Subject: The Real Daumier
From: Paul Miller (phm@midsouth.rr.com)
Date: Tue Mar 28 2000 - 09:41:39 EST


Here is a link to many Daumier, (the real one), prints, mostly satire. Also
a little info on the man himself to see if any light is shed since Salinger
had the main character in "Blue period" choose Daumier's name for himself.
http://grizzly.umt.edu/partv/famus/print/daumier/daumier.htm#30

 DAUMIER, Honoré

   (1808-79). The caricaturist, painter, and sculptor Honoré Daumier is best
known for his cartoons and drawings satirizing 19th-century French politics
and society. Also important were his paintings that helped introduce
techniques of impressionism into modern art. The paintings were hardly
known, however, during his lifetime.
Daumier was born in Marseilles, France, on Feb. 20 or 26, 1808. His parents
were artists but were not successful. Daumier received a typical lower
middle-class education, but his studies did not interest him. He wanted to
draw. His family therefore arranged for him to study with Alexandre Lenoir,
a fairly well-known artist who had studied with Jacques-Louis David, a
leading classicist painter.

At age 13 Daumier became a bailiff's messenger in the law courts. He then
worked as a bookstore clerk at the Palais-Royal, one of the busiest spots in
Paris. There Daumier saw picturesque personalities--men and women of
fashion, intellectuals, artists, and swindlers--who lent themselves to
caricature.

At age 18 or 20, Daumier decided to embark on the artistic career he longed
for. He soon found he could not make a living from painting or sculpting
what he pleased and therefore accepted commissions for portraits and
cartoons of morals and manners. From 1830 to 1847, Daumier was a
lithographer, cartoonist, and sculptor.

In his cartoons Daumier created unforgettable characters. He used these
colorful characters when he attacked a regime, form of society, or concept
of life that he scorned.

His types were universal: businessmen, lawyers, physicians, professors, and
petits bourgeois. After two uncomplimentary caricatures of King
Louis-Philippe in 1832, Daumier was thrown into prison for six months.

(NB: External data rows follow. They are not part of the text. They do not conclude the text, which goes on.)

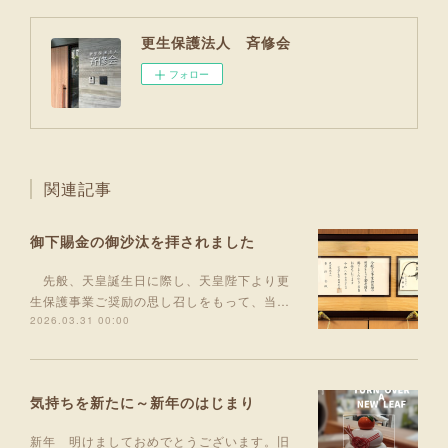
更生保護法人 斉修会
フォロー
関連記事
御下賜金の御沙汰を拝されました
先般、天皇誕生日に際し、天皇陛下より更
生保護事業ご奨励の思し召しをもって、当…
2026.03.31 00:00
気持ちを新たに～新年のはじまり
新年 明けましておめでとうございます。旧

In 1848 Daumier discovered impressionism, a form of art in which faces and
bodies tend to be devoured by the surrounding light and become one with the
atmosphere. From lack of demand, Daumier's impressionist lithographs are not
very numerous, but these and his paintings, also few in number, show that he
had been converted to impressionism.

As a cartoonist, Daumier enjoyed a wide reputation, though as a painter he
remained unknown. He died in Valmondois on Feb. 11, 1879, having produced
4,000 lithographs and an equal number of drawings.

Anyone done anymore digging into the Rilke/Rodin/DDSBP connection?